* [JOB ITEM]: Check every line of the data below for "οικονομία". Copy each one that has it.

* [EXCERPTED RECORDS]:
Content starts

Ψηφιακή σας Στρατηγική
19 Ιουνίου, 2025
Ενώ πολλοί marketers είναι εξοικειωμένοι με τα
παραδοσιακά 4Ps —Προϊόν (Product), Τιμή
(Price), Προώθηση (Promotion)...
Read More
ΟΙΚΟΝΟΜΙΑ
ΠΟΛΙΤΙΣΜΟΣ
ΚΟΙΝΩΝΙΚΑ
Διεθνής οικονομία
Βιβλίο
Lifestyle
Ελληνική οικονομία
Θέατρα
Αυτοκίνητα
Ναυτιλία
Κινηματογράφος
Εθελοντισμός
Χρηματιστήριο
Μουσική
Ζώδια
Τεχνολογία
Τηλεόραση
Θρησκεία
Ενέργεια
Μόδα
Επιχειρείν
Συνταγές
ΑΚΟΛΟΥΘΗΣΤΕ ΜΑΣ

Content ends
Content starts

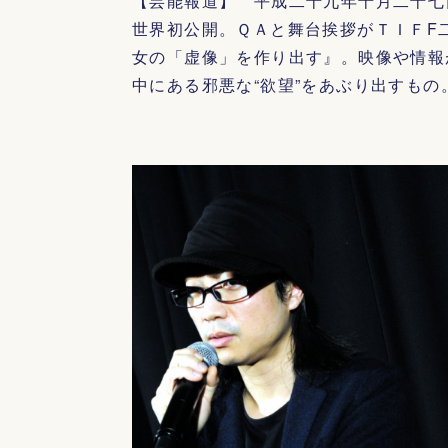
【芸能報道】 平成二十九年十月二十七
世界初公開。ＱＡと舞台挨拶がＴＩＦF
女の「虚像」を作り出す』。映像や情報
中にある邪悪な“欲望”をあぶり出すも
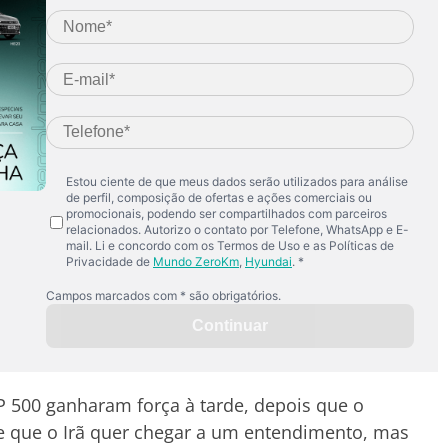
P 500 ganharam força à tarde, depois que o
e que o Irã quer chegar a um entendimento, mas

Content ends
Content starts

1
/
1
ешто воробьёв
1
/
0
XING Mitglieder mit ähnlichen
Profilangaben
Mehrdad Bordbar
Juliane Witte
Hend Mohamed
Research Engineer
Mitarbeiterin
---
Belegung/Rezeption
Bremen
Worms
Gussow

Content ends

* [OUTPUT]:
Διεθνής οικονομία
Ελληνική οικονομία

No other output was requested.